▶ **Work to be completed**: In the aquarium forum thread, where does Lee intend to plant the Anubias?

▶ **Text passage**:
[Start of Attachment]
Chris, it was your journal, that I read on thursday last week, that inspired the hairgrass idea. I have put a post in the general thread, but it has no replies about the idea too.

I think I may follow your idea of waiting until it pops to do something about it.

I have algae problems now too, and I am not really sure what to do about it. Based on this thread I will adjusting the hours of the light today and as mentioned in my other post, I'll be a little more 'on top' of things in the future

My concerns are the anubis too, mine also have that hard algae that appears on slowing growing plants. The idea behind the Vallis was twofold, firstly it would provide a nice backdrop (despite not deciding on a background colour) but also I intend for it to become a little denser in one corner thus blocking the light a little and its in this shaded area that I intended to plant the Anubis.

Regards

Lee


----------



## CeeJay (19 Apr 2010)

Hi Lee


			
				leemonk said:
			
		

> Chris, it was your journal, that I read on thursday last week, that inspired the hairgrass idea.


That's nice to hear, but I can't take credit for the idea, that was inspired by a certain Japanese gentleman  


			
				leemonk said:
			
		

> Based on this thread I will adjusting the hours of the light today


Good idea. Light can be your best friend, but too much of it can be your worst enemy as you've found out. I had my fair share of problems in my early days too, but quickly learnt that too much light can be the root of all evil if everything else is not up to scratch. 
Sounds like a good idea to grow the Anubias in the shaded areas. I never did nail the 'algae on the Anubias' problem so ended up just growing them in the shaded areas of the tank   where they lived quite happily.


----------
[End of Attachment]
▶ **Data extract**:
[Start of Attachment]
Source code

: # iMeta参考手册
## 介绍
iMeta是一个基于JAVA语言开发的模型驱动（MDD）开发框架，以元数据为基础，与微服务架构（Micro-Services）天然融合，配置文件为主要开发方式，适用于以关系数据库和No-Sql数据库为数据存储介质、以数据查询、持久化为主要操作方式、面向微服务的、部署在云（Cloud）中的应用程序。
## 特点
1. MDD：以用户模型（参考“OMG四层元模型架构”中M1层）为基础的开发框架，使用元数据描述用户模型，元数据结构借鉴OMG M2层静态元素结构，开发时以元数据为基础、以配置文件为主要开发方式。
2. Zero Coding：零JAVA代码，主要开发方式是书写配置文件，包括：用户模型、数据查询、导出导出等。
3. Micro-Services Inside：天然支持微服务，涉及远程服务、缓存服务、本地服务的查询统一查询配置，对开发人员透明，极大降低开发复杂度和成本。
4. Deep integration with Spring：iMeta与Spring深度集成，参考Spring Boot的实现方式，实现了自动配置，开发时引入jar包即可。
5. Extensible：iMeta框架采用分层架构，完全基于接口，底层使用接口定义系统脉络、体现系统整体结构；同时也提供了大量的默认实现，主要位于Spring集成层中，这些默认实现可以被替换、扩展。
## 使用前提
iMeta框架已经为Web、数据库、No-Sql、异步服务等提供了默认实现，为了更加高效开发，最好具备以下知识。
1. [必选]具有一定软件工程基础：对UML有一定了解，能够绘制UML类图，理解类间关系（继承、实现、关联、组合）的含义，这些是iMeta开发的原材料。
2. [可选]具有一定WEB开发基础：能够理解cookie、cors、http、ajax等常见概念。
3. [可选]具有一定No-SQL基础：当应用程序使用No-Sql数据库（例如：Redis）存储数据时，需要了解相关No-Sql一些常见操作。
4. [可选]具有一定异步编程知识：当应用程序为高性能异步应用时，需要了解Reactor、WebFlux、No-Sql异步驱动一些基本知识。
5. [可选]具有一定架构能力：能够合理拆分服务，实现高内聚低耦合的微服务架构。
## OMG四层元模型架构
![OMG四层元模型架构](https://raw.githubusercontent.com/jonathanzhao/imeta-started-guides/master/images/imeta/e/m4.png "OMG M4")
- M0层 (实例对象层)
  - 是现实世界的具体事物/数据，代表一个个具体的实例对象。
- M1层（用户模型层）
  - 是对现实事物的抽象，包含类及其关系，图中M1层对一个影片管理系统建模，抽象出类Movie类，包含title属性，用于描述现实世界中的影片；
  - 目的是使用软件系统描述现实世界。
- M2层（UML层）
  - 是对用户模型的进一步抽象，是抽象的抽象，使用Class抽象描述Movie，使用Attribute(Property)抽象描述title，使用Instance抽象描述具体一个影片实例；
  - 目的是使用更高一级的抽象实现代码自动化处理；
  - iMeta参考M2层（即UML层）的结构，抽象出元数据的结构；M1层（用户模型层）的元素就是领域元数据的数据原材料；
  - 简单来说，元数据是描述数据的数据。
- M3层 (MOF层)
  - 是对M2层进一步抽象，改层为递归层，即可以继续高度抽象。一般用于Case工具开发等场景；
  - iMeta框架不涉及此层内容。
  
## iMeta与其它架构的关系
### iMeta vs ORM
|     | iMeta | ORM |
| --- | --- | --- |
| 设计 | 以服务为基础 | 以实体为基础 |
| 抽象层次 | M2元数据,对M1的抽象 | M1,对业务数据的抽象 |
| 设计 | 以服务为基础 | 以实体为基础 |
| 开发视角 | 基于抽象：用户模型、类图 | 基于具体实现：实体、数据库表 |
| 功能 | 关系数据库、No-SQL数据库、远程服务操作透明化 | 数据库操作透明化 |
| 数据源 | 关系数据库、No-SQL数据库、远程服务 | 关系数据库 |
[End of Attachment]
▶ **Result**: In the shaded area in one corner where the Vallis grows denser and blocks some of the light.